Abstract
The carpal tunnel accommodates free movement of its contents, and the tunnel’s cross-sectional area is a useful morphological parameter for the evaluation of the space available for the carpal tunnel contents and of potential nerve compression in the tunnel. The osseous boundary of the carpal bones as the dorsal border of the carpal tunnel is commonly used to determine the tunnel area, but this boundary contains soft tissues such as numerous intercarpal ligaments and the flexor carpi radialis tendon. The aims of this study were to quantify the thickness of the soft tissues abutting the carpal bones and to investigate how this soft tissue influences the calculation of the carpal tunnel area. Magnetic resonance images were analyzed for eight cadaveric specimens. A medical balloon with a physiological pressure was inserted into an evacuated tunnel to identify the carpal tunnel boundary. The balloon-based (i.e. true carpal tunnel) and osseous-based carpal tunnel boundaries were extracted and divided into regions corresponding to the hamate, capitate, trapezoid, trapezium, and transverse carpal ligament (TCL). From the two boundaries, the overall and regional soft tissue thicknesses and areas were calculated. The soft tissue thickness was significantly greater for the trapezoid (3.1±1.2mm) and trapezium (3.4±1.0mm) regions than for the hamate (0.7±0.3mm) and capitate (1.2±0.5mm) regions. The carpal tunnel area using the osseous boundary (243.0±40.4mm2) was significantly larger than the balloon-based area (183.9±29.7mm2) with a ratio of 1.32. In other words, the carpal tunnel area can be estimated as 76% (= 1/1.32) of the osseous-based area. The abundance of soft tissue in the trapezoid and trapezium regions can be attributed mainly to the capitate-trapezium ligament and the flexor carpi radialis tendon. Inclusion of such soft tissue leads to overestimations of the carpal tunnel area. Correct quantification of the carpal tunnel area aids in examining carpal tunnel stenosis as a potential risk factor for median nerve compression.

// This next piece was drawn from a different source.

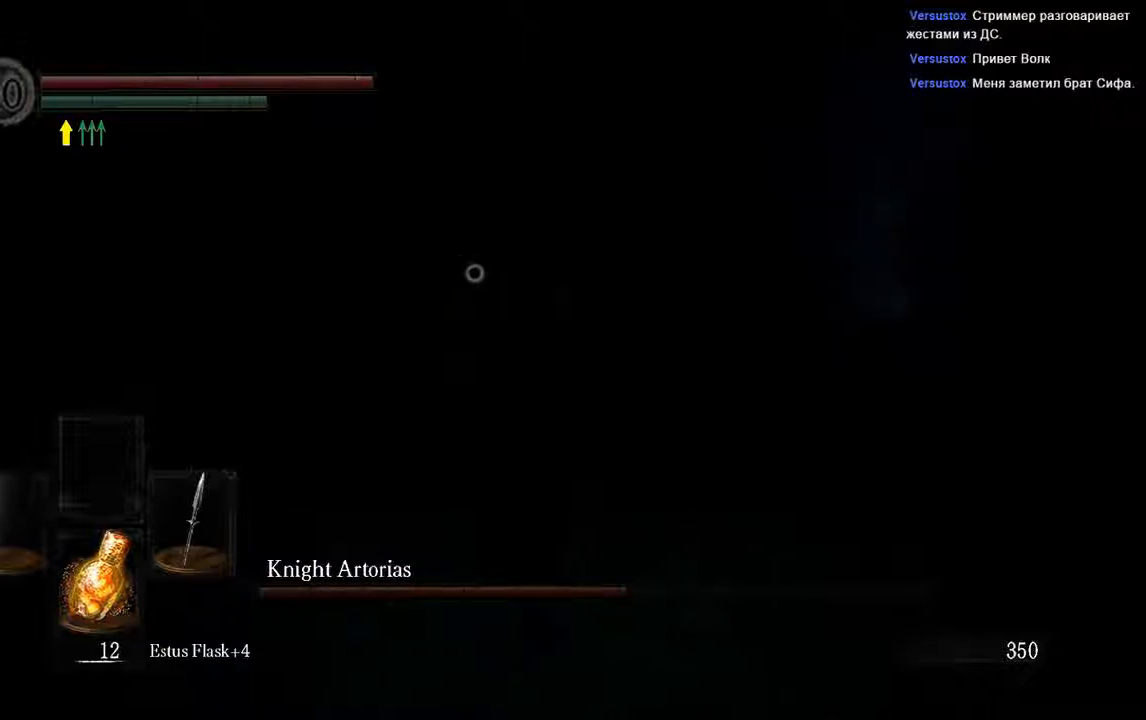
{"dt_ms": 500, "buttons": ["L1"], "left_stick": "up", "right_stick": "center", "events": [[100, "left_stick", "up-right"], [383, "left_stick", "up"]]}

Keywords: area, carpal tunnel, carpal tunnel syndrome, stenosis
1 Introduction
The carpal tunnel is an open compartment containing the nine flexor tendons and the median nerve. The volar border of the carpal tunnel is composed of the transverse carpal ligament (TCL), and the dorsal border is formed by the carpal bones connected by numerous intercarpal ligaments. The proximal carpal bones are the scaphoid, lunate, triquetrum, and pisiform; the distal carpal bones are the trapezium, trapezoid, capitate, and hamate. On the radial aspect of the carpal tunnel the TCL divides to form a separate compartment for the flexor carpi radialis tendon. The carpal tunnel is more compliant at the proximal, pisiform level, in comparison to the distal, hamate level (1), and the median nerve is prone to compression at the distal level (2, 3).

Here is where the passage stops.